§ Excerpt

Asked how future US leaders would
view Australia's role in Iraq, Green was unequivocal: "I
think the answer is as a loyal ally. And I mean that. I don't
think the 'too' charge is out there. There's one or two partisan
Democrats who've complained that Australia and Japan had been
too loyal, but it's a small fringe, very political and self-serving.
"When you ask the majority
and mainstream Democratic political leadership, (Nancy) Pelosi,
(Carl) Levin, people like that, they appreciate what Australia
has done. It has had an impact. I'm asked a lot what would happen
if Australia pulled out of Iraq, would Kevin Rudd be invited
to the White House? I think the answer is yes because the alliance
is too strong and the national interests too great."
But Green has a sharp warning
for Australia: don't misread the direction of US policy. "It
would be a mistake to read into our domestic debate about Iraq
the idea that US policy will shift in a fundamental way at the
next election and that Australia's political system should adjust
pre-emptively to that," he says.
Although there will be policy
changes, they should not be exaggerated. "I don't believe
the US is just around the corner from dramatic changes in Iraq,"
he says. "Most Americans do not want a precipitious withdrawal
if it's going to lead to chaos. I think after our election there
will be more continuity than discontinuity in US policy. If the
Democrats win, a Hillary Clinton or a Barack Obama Pentagon will
be populated by national security realists."
It is an obvious message for Labor.
"Look at Vietnam, it doesn't happen that way," he says
of the dramatic shift concept.
Green highlights Australia's 10
to 20-year defence procurement programs that constitute "a
recipe for strong inter-operability" with the US. They will
drive deeper intelligence assessments and military doctrines.

§ Information
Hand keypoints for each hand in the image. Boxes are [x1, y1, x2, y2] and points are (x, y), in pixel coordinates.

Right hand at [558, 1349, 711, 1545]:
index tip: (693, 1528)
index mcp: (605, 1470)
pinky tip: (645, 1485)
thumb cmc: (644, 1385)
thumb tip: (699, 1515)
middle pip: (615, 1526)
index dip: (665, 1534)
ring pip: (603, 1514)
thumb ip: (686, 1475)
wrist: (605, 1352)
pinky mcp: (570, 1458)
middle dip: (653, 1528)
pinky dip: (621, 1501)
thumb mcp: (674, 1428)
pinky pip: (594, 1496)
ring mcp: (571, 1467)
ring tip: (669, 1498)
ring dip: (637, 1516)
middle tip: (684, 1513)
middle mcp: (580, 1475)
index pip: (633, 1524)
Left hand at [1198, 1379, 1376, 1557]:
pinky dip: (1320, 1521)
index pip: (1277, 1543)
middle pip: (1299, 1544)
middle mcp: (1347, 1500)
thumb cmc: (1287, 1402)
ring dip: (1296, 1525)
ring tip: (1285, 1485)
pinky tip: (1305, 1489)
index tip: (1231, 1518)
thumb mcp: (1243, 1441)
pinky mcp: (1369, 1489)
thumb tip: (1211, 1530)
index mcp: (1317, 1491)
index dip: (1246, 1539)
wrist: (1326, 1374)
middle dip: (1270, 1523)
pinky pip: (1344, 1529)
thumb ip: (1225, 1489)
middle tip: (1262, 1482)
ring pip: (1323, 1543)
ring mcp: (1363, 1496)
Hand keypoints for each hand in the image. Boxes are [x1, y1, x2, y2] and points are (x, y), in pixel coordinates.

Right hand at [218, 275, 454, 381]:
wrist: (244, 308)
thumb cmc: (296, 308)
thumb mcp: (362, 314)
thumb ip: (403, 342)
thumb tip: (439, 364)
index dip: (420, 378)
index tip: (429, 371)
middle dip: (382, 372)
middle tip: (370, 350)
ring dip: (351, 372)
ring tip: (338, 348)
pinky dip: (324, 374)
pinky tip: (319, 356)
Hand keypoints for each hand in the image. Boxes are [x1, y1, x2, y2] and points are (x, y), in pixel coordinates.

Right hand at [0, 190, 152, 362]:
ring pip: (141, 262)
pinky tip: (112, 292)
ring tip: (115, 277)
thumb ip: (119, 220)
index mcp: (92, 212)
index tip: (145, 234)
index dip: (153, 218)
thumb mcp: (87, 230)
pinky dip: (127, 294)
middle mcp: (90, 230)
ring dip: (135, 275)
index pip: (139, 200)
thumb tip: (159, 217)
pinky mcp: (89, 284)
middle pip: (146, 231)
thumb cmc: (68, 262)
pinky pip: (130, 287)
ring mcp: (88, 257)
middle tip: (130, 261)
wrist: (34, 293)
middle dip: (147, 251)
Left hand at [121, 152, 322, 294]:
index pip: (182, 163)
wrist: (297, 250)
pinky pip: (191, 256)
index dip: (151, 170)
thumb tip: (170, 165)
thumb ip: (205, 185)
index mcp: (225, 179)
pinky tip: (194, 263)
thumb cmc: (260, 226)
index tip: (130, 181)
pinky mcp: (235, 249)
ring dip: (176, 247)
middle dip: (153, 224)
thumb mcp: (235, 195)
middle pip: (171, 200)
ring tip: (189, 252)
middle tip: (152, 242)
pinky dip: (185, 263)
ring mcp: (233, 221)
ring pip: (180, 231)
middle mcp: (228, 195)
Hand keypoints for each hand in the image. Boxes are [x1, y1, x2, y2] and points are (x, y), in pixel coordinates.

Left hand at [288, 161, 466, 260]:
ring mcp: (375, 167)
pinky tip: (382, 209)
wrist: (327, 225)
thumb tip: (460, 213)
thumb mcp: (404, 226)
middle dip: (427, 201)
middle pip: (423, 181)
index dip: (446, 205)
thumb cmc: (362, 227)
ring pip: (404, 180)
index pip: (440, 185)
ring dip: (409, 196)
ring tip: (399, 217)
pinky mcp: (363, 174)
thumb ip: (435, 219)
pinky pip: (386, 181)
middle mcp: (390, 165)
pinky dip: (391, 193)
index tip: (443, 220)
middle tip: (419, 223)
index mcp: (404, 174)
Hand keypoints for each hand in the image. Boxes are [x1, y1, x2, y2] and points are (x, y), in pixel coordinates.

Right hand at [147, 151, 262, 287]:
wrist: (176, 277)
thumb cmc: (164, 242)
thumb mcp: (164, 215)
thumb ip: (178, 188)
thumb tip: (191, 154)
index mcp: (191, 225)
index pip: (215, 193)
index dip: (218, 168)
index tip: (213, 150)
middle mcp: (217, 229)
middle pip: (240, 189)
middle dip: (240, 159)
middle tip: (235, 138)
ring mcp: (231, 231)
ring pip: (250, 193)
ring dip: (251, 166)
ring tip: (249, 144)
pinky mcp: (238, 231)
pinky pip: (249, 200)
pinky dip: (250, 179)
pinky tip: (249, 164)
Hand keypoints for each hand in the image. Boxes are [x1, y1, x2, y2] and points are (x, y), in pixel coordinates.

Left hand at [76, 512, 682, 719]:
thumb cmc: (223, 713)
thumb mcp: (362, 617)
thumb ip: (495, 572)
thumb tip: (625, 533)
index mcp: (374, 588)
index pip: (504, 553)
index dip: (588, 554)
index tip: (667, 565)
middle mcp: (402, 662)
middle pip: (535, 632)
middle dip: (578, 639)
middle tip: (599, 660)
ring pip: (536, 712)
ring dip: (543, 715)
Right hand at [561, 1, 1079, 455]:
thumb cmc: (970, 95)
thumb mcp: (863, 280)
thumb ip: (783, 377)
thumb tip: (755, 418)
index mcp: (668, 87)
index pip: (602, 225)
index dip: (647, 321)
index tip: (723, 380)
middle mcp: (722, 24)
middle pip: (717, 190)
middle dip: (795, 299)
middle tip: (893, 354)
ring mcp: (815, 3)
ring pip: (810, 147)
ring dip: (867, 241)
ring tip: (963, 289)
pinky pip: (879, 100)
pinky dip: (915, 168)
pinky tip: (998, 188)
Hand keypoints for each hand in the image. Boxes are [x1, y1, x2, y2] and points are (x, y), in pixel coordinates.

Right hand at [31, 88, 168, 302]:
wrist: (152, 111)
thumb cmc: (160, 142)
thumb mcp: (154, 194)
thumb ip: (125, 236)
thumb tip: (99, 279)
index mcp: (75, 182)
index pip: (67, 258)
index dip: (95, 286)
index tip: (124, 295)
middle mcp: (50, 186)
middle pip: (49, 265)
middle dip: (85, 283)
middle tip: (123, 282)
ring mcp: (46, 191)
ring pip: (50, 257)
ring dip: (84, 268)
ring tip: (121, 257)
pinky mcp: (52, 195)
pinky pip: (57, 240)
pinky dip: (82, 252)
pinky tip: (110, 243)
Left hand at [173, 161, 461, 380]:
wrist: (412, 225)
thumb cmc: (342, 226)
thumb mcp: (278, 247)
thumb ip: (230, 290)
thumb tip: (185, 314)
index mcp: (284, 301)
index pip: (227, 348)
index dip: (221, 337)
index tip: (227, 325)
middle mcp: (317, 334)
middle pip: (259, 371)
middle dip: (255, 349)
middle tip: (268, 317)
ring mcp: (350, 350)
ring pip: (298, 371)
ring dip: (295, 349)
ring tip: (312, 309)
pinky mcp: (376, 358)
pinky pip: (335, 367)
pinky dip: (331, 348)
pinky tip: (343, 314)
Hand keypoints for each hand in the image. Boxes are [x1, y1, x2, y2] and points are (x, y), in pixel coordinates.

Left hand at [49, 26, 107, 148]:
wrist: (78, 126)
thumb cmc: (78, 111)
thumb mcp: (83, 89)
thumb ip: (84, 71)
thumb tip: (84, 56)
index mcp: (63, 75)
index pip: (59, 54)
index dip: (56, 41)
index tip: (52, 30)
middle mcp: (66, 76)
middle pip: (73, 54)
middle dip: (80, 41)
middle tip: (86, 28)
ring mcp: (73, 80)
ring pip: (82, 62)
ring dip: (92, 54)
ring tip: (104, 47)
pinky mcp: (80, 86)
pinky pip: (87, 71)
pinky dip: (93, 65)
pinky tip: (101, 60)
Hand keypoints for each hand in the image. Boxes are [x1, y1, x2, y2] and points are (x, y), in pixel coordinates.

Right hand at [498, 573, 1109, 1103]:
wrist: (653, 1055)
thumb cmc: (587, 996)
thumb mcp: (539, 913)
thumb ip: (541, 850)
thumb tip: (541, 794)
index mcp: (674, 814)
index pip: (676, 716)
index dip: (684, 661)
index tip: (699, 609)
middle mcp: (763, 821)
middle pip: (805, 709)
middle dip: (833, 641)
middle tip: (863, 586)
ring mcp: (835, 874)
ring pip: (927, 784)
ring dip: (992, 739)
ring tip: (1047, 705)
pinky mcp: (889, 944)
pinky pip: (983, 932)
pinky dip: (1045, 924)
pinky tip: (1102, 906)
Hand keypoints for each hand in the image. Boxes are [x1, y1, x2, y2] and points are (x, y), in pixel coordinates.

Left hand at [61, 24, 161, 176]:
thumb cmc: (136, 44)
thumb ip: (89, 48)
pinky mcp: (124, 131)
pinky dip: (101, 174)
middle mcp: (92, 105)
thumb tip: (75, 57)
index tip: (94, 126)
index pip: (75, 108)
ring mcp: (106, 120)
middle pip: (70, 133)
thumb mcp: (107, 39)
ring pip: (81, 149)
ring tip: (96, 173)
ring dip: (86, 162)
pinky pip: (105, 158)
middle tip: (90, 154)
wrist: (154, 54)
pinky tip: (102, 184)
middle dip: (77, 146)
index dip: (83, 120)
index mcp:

§ Activities
1. Repeat the part of the excerpt on Australia's role in Iraq that opens with the words containing "It is an obvious" and closes with "and military doctrines.".
2. In the excerpt on Australia's role in Iraq, which two mainstream Democratic leaders does Green name as appreciating what Australia has done?
3. Carry the excerpt on Australia's role in Iraq further, picking up after its final sentence.
The records play no part in what you are asked to do.

§ Exercise responses
1.
It is an obvious message for Labor.
"Look at Vietnam, it doesn't happen that way," he says
of the dramatic shift concept.
Green highlights Australia's 10
to 20-year defence procurement programs that constitute "a
recipe for strong inter-operability" with the US. They will
drive deeper intelligence assessments and military doctrines.

2. Nancy Pelosi and Carl Levin.

3.
As for the political bonds, Howard
related to George W. Bush as "no other foreign leader",
but Green predicts political ties will be strong whether "you
have Clinton and Howard or John McCain and Rudd".
From his insights as a White House
adviser, a Japan expert and a student of the US's Asian alliances,
Green sees Howard's policy as a model.
"When I lecture the Japanese
about alliances I point to Australia as the example Japan should
emulate," he says. "Alliance theory goes back to Thucydides
when the smaller Athenian allies had this dilemma: it's the classic
one of entrapment or abandonment. Japan faces it, Australia faces
it. If you're too close, the danger is you get entrapped and
taken for granted, but if you try too hard to achieve autonomy,
when you're in trouble you can't count on the hegemonic power."
Green argues that Howard and Alexander
Downer have played the alliance skilfully, in effect entrapping
the US into Australia's own designs.
"The fact that American presidents,
Republican and Democrat, expect Australia and the UK to be on
board means there is a high political price in the US if you
lose Canberra or London, a very high political price," he
says.
"There are specific policies
in the Bush administration that were Australian ideas and that
got a hearing and moved forward because of the quality of the
alliance."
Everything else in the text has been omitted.